On découvre ensuite que la célèbre « Marche des rois » de l’Arlésienne de Bizet avait pour origine une chanson de l’époque, « La Marche de Turenne », dans laquelle Hugo Reyne, accompagné par les hautbois, tente de démarrer une carrière de chanteur...nettement plus lucrative !!

Quelques pauses dans ces divertissements invitent le public à se recueillir au son des marches funèbres pour Mme la Dauphine, et pour les funérailles de la Reine, tout comme le « Sommeil d’Atys » (une des plus belle page de l’opéra) pour illustrer le coucher du roi.

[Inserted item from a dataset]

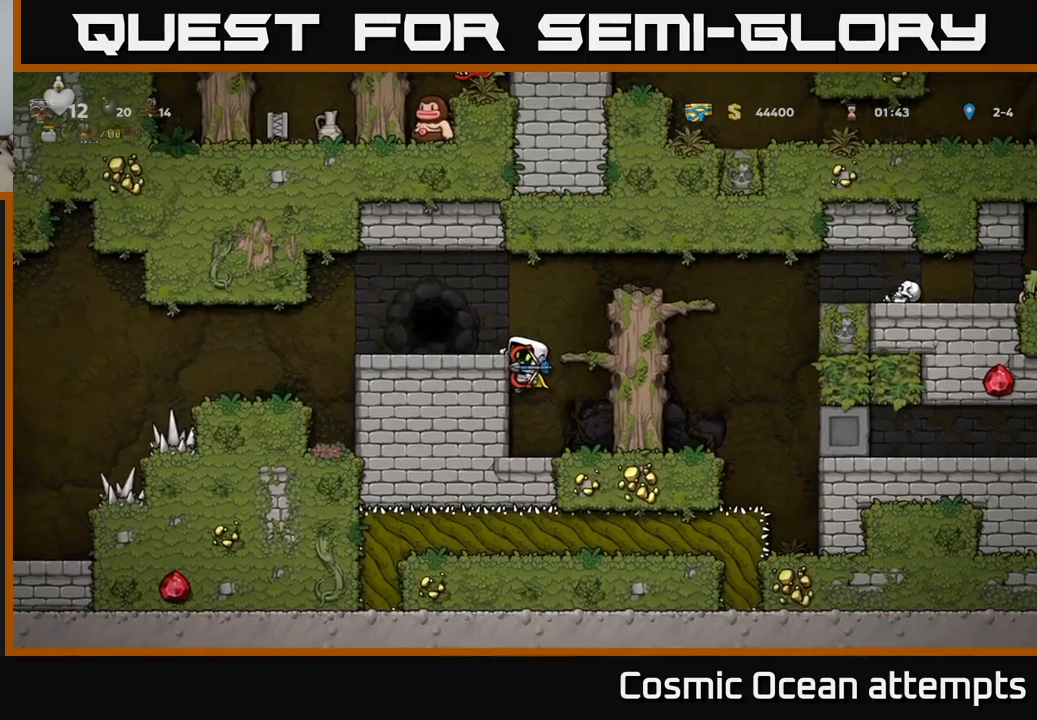
{"buttons": ["DPAD_LEFT"], "left_stick": "center", "events": [[67, "A", "down"], [217, "A", "up"]]}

Pour terminer ce programme, souvent truculent, savoureux, drôle, et toujours impeccablement joué, dans la conviction et une grande sensibilité, où l’ambiance chaleureuse créée par Hugo Reyne rivalisait avec la chaleur des lieux après une journée un peu caniculaire, la fanfare d’entrée du Te Deum était toute indiquée... nous rappelant la fragilité de la condition humaine : c’est en dirigeant ce Te Deum que Lully se donna malencontreusement un coup de canne, certainement plein d’ardeur, sur le petit doigt de pied ; la blessure qui s’ensuivit provoqua la gangrène et la mort du compositeur quelques mois plus tard...L’histoire ne dit pas si c’est suite à cet accident que les chefs d’orchestre ont adopté une baguette, nettement moins dangereuse et bruyante pour diriger (bien que certains chefs se soient parfois blessé un oeil par un mouvement un peu intempestif et désordonné !).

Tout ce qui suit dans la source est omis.